What inspired this question was the StackOverflow post (Lesser Known Useful Data Structures) and the Patrick Dussud interview on channel9 (Garbage Collection - Past, Present and Future) - explaining how they wrote the the first CLR garbage collector (written in Lisp targeting the JVM, compiled from Lisp to C++ for the CLR).

So, at the end of the day, after I finish punching my cards, I'm wondering if this question is probably more about C programming language design than convenience of programming and time complexity. For example, I could implement a highly complex algorithm in Prolog that is very elegant and quite difficult to understand expressed any other way, but I'm still limited by the assembly instructions and the computer architecture (on/off) at the other end of the stick, so I'd be here all night.


Shor's algorithm for factorizing integers in O((log n)^3) polynomial time cannot be implemented in C, because the computers that it can run on do not yet officially exist. Maybe someday there will be a quantum circuit complete version of C and I'll have to revise my answer.

Joking aside, I don't think anybody can give you a satisfying answer to this. I will try to cover some aspects:

  • Vanilla, standard C might not be able to make use of the whole feature set of your processor. For example, you are not able to use the TSX feature of recent Intel processors explicitly. You can of course resort to OS primitives, inline assembly, language extensions or third-party libraries to circumvent that.
  • C by itself is not very good at parallel/asynchronous/concurrent/distributed programming. Some examples of languages that probably make a lot of tasks infinitely easier in this area are Haskell (maybe Data Parallel Haskell soon?), Erlang, etc. that provide very fast and lightweight threads/processes and async I/O. Working with green threads and heavily asynchronous I/O in C is probably less pleasant, although I'm sure it can be done.
  • In the end, on the user level side of things, of course you can emulate every Turing complete language with any other, as you pointed out so correctly.

  • Any Turing-complete machine or language can implement any other Turing-complete language, which means it can implement any program in any other Turing-complete language by interpretation if no other way. So the question you're asking is ill-formed; the issue is not whether tasks can be accomplished but how hard you have to work to accomplish them.

    C in particular functions almost as a "high-level assembler language", since it will let you get away with many things that more recent languages won't, and thus may allow solutions that would be harder to implement in a more strongly-checked language.

    That doesn't mean C is the best language for all those purposes. It forces you to pay much more attention to detail in many areas ranging from memory management to bounds checking to object-orientation (you CAN write OO code in C, but you have to implement it from the ground up). You have to explicitly load and invoke libraries for things that may be built into other languages. C datatypes can be incredibly convoluted (though typedefs and macros can hide much of that complexity). And so on.
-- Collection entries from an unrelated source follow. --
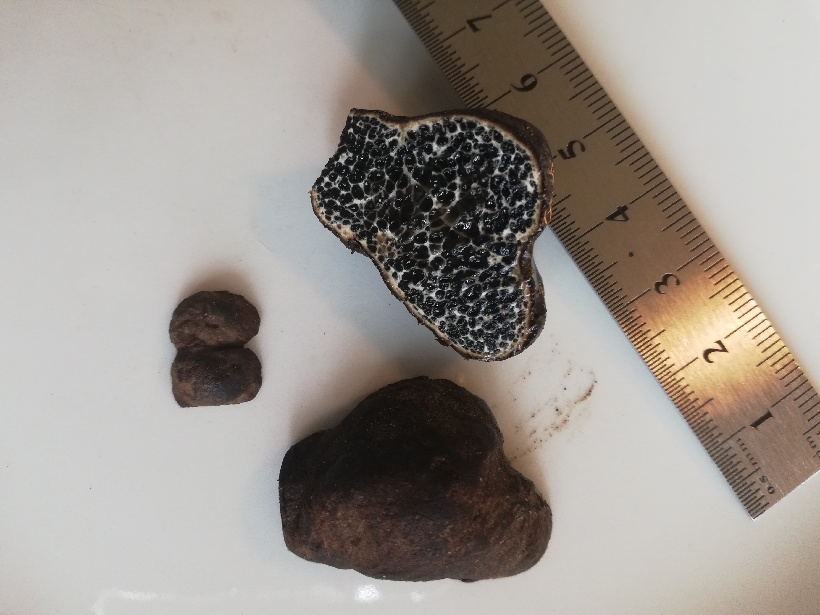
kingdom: Fungi
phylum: Basidiomycota
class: Agaricomycetes
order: Boletales
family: Paxillaceae
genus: Melanogaster
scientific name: Melanogaster ambiguus
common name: lille slimtrøffel
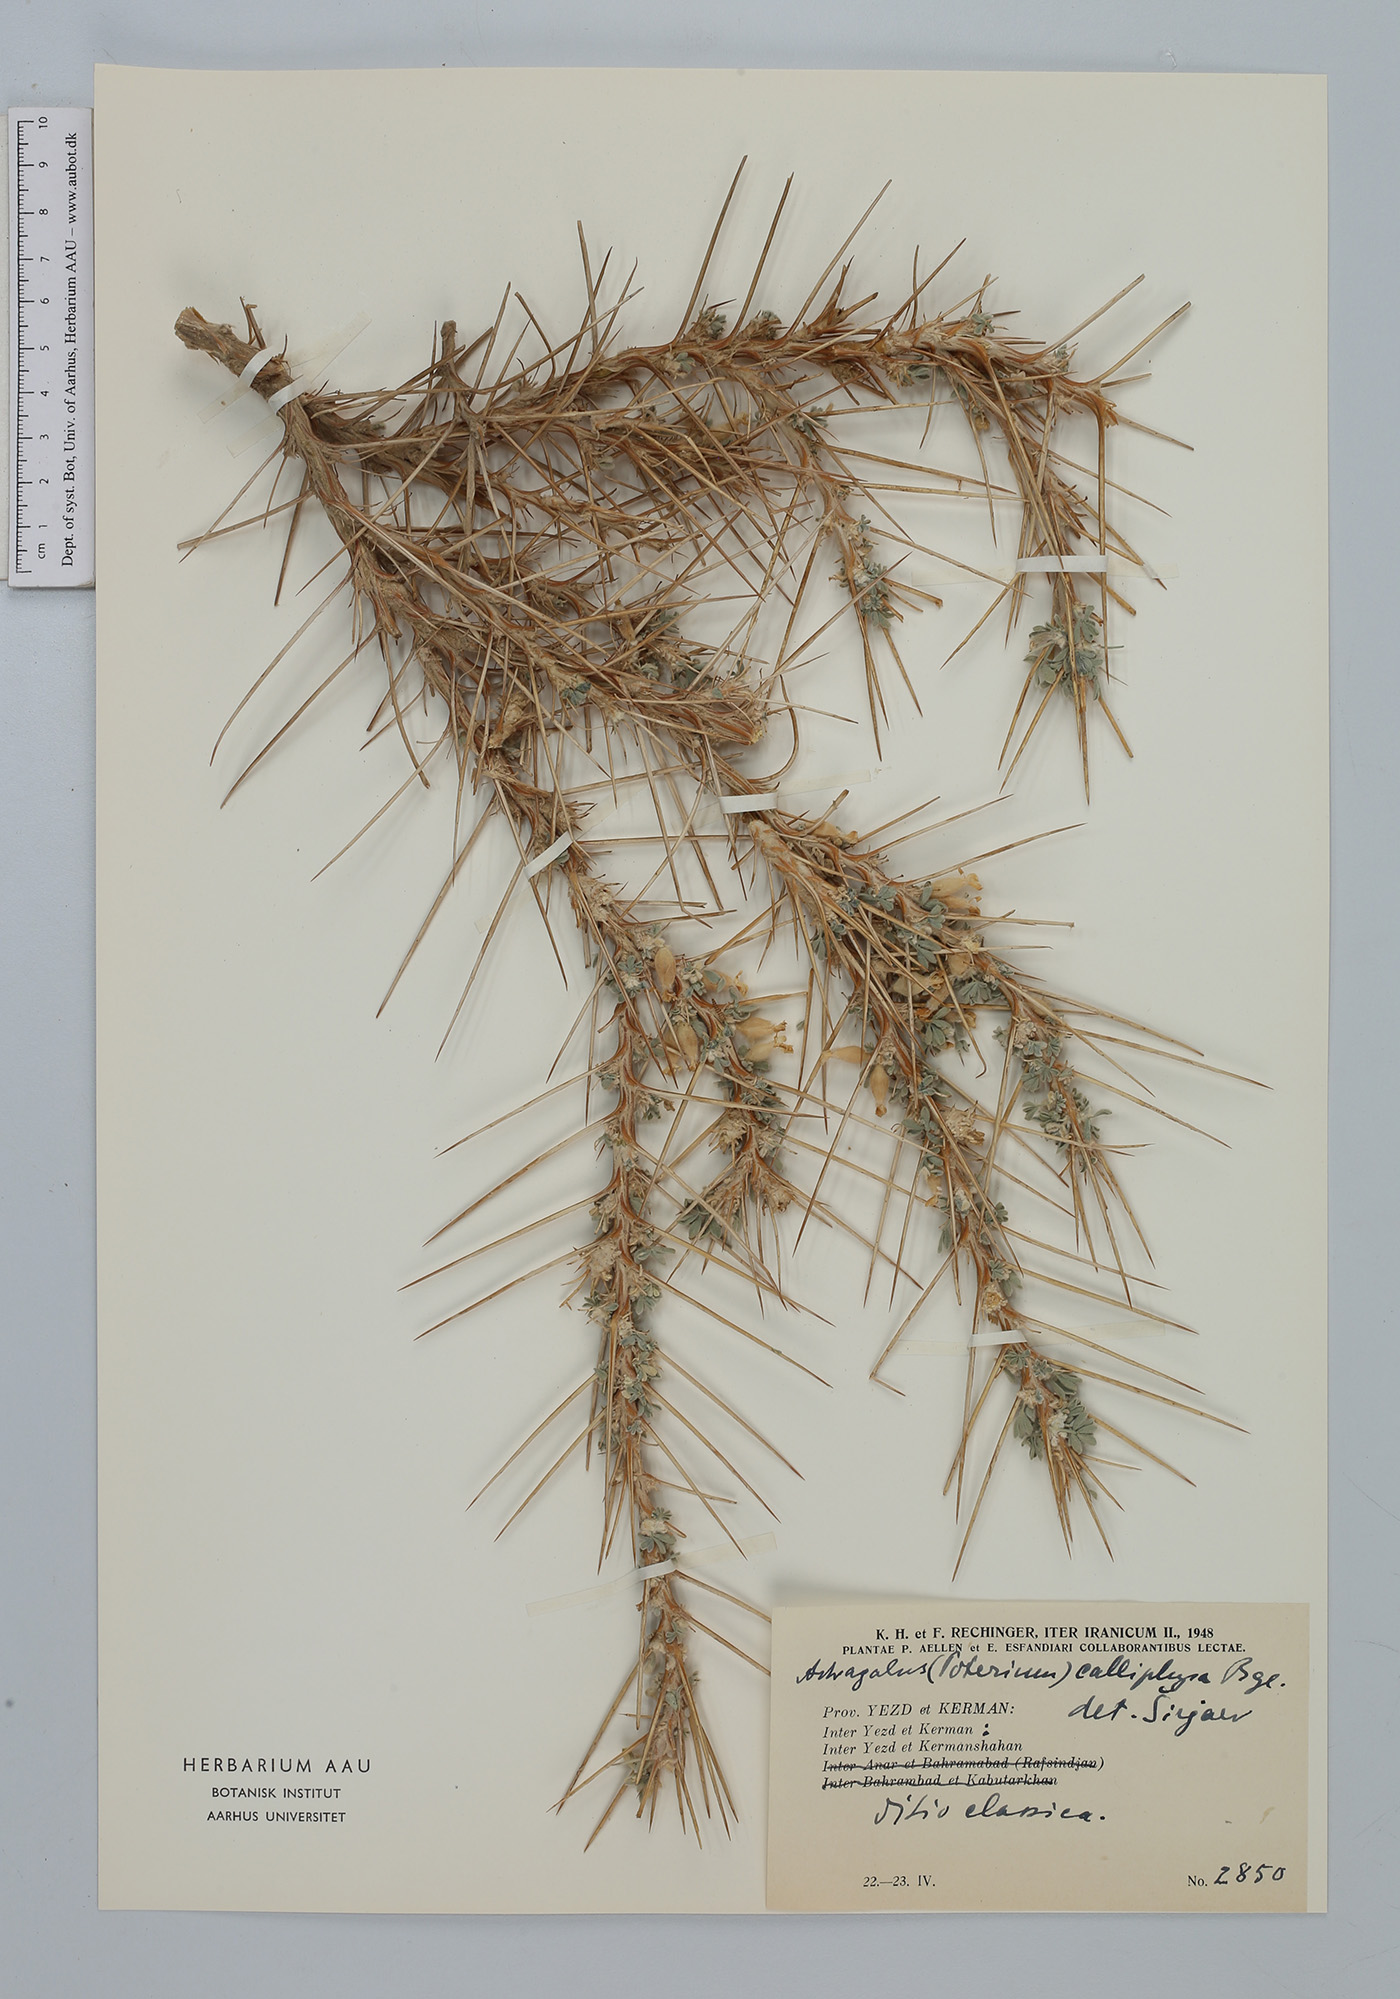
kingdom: Plantae
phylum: Tracheophyta
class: Magnoliopsida
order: Fabales
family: Fabaceae
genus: Astragalus
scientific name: Astragalus calliphysa
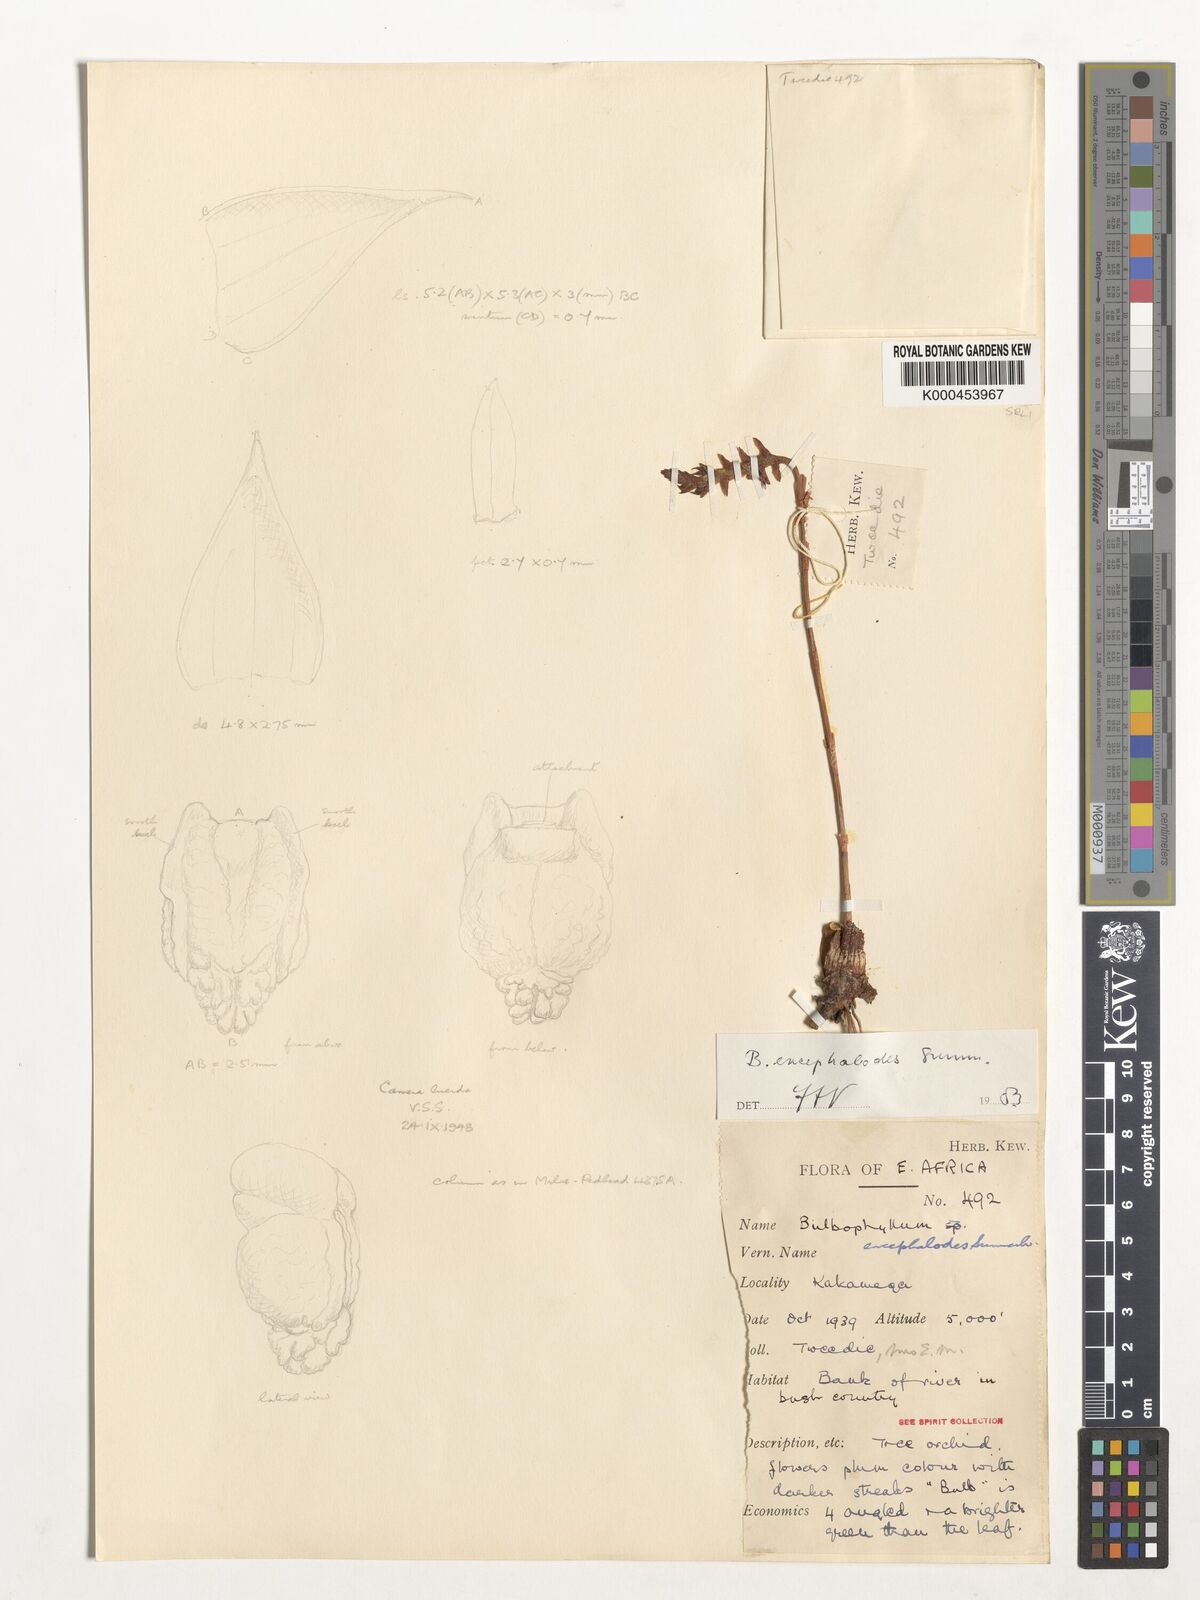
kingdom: Plantae
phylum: Tracheophyta
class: Liliopsida
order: Asparagales
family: Orchidaceae
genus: Bulbophyllum
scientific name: Bulbophyllum encephalodes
    The best tool for any given task is the one that (a) you are, or can become, comfortable with; (b) that's a good fit for the task at hand, and (c) that you have available.


    Take a look at Turing completeness: Turing Completeness

    Basically, any language which is Turing complete can execute all Turing-computable functions. C is a Turing complete language, so in theory you can implement any known solvable algorithm in C (albeit it may be terribly inefficient).